[Dataset records Boundary: Start]

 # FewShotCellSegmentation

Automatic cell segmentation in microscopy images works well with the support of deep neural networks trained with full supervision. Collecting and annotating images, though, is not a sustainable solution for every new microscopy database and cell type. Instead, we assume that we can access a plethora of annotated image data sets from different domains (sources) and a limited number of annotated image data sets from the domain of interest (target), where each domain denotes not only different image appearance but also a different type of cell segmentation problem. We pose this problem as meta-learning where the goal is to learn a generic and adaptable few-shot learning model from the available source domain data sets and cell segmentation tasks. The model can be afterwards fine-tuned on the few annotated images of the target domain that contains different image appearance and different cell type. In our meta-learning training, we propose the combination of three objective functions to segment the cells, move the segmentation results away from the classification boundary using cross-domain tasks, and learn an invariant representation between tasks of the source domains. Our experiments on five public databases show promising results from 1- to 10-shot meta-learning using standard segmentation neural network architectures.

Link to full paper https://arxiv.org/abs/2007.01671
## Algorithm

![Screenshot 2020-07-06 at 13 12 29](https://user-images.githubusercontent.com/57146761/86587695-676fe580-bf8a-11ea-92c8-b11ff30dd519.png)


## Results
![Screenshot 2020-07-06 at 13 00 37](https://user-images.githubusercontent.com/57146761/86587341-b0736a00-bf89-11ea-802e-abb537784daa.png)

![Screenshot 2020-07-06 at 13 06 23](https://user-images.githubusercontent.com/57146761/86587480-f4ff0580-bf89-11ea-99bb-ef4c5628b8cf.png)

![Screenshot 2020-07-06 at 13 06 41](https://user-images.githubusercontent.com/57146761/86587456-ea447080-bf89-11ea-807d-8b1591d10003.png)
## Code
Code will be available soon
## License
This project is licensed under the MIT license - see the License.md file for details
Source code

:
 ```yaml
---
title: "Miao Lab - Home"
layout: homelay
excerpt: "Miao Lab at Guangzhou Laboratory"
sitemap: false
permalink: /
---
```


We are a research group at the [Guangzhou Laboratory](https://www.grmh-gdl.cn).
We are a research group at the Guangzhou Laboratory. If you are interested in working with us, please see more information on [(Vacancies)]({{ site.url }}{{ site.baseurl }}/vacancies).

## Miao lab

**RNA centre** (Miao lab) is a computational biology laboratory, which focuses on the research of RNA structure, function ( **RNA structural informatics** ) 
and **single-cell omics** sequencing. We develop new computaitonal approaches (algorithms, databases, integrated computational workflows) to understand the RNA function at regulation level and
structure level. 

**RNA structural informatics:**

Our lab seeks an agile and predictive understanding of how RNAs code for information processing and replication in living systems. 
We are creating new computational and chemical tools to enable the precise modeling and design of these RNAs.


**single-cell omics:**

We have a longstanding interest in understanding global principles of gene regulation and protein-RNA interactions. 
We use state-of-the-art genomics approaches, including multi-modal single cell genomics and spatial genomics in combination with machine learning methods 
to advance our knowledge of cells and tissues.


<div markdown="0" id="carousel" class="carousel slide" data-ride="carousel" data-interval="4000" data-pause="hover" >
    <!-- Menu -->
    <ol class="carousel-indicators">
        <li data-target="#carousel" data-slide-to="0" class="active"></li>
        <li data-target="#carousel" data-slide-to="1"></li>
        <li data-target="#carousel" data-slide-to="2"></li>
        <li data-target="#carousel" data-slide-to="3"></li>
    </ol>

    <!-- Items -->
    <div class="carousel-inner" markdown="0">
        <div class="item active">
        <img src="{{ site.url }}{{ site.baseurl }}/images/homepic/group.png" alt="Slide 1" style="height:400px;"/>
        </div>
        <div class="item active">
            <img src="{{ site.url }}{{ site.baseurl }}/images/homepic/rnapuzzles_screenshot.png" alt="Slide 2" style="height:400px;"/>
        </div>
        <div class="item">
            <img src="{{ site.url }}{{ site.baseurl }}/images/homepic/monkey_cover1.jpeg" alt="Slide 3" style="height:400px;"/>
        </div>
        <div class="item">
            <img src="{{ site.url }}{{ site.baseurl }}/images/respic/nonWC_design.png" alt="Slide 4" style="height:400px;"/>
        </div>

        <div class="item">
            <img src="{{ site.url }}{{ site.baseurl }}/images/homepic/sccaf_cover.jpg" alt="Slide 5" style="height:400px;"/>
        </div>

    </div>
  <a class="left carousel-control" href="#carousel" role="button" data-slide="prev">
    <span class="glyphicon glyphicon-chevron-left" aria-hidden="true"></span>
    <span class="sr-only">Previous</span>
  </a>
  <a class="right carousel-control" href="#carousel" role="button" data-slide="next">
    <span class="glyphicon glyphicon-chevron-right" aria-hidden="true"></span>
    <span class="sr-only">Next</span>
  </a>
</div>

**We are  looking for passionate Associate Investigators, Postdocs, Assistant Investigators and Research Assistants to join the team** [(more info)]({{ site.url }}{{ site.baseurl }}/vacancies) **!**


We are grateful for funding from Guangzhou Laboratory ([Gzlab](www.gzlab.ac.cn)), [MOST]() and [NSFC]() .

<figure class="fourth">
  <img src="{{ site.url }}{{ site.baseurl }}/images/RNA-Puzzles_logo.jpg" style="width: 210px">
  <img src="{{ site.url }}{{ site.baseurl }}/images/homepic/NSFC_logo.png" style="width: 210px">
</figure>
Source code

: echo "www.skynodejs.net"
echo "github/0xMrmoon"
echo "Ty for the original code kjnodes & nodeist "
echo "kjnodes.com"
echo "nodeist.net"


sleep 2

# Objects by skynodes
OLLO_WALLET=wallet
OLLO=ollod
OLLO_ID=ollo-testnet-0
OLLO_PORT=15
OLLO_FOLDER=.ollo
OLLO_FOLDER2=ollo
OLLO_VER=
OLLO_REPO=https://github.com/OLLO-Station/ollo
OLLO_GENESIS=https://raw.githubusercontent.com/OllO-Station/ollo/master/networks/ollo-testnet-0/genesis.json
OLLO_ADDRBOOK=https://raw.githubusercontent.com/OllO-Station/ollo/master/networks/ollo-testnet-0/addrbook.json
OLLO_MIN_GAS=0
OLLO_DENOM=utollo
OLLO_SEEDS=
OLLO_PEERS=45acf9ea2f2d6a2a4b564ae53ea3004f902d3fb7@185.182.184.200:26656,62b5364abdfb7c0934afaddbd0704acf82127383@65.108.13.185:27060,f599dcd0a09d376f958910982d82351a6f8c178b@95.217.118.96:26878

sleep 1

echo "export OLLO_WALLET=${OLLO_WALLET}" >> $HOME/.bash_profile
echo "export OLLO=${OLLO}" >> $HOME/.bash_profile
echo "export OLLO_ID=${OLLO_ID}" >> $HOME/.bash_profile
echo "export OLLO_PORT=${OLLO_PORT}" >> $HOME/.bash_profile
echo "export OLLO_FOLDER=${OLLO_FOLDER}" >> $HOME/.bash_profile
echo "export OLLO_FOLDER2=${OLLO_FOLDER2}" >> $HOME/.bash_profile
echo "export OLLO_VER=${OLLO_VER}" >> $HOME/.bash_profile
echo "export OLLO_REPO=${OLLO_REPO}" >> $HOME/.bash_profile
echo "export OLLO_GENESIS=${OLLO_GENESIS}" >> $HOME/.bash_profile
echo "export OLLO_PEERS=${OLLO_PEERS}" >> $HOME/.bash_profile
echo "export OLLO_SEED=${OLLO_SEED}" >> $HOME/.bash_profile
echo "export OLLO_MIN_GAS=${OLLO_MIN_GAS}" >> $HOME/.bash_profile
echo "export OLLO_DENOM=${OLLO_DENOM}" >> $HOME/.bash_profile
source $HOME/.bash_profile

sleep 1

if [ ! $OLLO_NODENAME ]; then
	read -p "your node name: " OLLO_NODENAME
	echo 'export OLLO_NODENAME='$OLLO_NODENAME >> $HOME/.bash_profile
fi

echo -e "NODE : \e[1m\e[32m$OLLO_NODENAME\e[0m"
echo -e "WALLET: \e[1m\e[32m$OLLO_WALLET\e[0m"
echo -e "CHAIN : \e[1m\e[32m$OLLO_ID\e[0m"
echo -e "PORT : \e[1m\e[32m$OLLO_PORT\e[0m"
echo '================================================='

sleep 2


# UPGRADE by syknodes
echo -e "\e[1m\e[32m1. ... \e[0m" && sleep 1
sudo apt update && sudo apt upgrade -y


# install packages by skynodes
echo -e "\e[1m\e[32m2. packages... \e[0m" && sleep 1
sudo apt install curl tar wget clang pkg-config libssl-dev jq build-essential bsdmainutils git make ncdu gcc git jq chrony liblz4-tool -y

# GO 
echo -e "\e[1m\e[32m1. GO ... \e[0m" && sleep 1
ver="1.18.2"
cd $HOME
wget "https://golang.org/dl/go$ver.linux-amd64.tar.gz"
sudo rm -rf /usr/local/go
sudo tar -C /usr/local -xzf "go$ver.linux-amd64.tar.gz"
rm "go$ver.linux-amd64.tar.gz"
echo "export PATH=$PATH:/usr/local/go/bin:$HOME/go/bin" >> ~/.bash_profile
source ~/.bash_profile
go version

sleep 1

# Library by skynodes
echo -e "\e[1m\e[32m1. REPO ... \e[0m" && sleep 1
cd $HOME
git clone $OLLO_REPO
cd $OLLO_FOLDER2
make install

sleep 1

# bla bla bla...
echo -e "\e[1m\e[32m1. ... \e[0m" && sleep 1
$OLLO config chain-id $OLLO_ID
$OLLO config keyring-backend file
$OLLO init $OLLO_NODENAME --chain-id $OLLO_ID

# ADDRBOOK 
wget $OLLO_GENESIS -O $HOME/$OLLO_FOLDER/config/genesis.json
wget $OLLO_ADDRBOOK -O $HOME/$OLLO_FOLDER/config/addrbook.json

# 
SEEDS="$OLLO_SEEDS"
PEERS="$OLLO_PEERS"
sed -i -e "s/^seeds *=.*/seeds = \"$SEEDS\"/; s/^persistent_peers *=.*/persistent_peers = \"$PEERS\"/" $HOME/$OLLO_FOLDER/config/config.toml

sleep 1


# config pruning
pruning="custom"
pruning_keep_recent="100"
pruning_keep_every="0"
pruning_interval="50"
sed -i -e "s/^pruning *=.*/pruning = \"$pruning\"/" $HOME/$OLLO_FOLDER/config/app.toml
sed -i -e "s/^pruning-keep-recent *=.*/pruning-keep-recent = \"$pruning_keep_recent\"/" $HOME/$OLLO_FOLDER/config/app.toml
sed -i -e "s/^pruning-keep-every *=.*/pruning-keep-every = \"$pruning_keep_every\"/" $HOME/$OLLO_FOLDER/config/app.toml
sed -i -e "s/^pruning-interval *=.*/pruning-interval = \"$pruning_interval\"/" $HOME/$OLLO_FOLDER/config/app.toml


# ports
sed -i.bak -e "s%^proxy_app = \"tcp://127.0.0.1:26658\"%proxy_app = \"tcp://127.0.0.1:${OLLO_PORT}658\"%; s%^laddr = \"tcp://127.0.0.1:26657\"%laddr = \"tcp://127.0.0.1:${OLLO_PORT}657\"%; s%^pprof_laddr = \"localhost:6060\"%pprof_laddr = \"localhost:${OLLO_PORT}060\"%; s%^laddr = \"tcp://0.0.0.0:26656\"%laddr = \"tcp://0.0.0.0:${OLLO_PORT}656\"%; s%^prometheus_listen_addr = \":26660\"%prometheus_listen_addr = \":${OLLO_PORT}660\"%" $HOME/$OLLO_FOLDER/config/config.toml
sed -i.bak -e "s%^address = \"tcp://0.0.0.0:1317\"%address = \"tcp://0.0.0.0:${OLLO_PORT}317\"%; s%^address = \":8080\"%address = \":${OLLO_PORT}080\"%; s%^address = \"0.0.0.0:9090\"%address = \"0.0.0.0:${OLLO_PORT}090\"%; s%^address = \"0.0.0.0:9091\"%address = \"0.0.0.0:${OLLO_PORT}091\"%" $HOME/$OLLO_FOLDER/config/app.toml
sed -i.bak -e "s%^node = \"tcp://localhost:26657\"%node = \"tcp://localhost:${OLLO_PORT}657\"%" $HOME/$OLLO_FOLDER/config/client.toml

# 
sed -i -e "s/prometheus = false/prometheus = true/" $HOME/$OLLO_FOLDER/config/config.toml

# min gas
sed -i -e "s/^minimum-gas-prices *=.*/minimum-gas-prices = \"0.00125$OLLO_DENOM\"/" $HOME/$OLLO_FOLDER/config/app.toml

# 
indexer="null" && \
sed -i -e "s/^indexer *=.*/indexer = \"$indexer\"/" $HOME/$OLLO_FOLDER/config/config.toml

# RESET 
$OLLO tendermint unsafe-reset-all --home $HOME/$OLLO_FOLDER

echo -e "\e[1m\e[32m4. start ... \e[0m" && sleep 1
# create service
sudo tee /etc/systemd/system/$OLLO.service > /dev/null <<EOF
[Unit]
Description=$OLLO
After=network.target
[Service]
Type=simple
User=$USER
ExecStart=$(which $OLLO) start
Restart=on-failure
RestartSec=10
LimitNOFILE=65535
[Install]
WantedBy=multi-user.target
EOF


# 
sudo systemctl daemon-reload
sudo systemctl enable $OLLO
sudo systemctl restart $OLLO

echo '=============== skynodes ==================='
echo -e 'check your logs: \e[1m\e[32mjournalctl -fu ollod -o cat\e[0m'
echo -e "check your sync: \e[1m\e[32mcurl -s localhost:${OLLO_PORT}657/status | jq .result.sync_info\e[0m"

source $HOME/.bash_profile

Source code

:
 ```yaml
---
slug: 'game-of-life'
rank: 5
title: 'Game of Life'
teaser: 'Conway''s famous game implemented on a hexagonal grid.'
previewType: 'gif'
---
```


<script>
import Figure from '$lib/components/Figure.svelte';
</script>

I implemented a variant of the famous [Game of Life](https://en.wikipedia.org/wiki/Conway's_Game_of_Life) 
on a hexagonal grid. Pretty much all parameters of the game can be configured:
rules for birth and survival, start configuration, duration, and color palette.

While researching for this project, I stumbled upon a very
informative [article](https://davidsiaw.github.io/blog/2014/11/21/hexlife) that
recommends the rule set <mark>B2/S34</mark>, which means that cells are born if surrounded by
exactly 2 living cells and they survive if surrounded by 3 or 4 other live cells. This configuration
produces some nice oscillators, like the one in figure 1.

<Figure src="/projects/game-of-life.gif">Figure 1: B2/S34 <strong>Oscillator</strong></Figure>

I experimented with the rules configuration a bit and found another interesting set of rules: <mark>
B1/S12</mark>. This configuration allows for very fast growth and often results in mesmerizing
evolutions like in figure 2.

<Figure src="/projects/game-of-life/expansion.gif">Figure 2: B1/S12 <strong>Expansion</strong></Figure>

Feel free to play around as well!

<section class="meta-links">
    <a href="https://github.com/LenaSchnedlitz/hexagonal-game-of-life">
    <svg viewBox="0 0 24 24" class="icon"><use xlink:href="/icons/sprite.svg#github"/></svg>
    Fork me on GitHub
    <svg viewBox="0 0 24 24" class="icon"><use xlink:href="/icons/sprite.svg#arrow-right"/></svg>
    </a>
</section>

[Dataset records Boundary: End]

**Assigned task**
Beginning with the line containing "sudo tar -C" in the material above, copy every line exactly until you have copied the line containing "# bla bla bla...".

**Response area**
sudo tar -C /usr/local -xzf "go$ver.linux-amd64.tar.gz"
rm "go$ver.linux-amd64.tar.gz"
echo "export PATH=$PATH:/usr/local/go/bin:$HOME/go/bin" >> ~/.bash_profile
source ~/.bash_profile
go version

sleep 1

# Library by skynodes
echo -e "\e[1m\e[32m1. REPO ... \e[0m" && sleep 1
cd $HOME
git clone $OLLO_REPO
cd $OLLO_FOLDER2
make install

sleep 1

# bla bla bla...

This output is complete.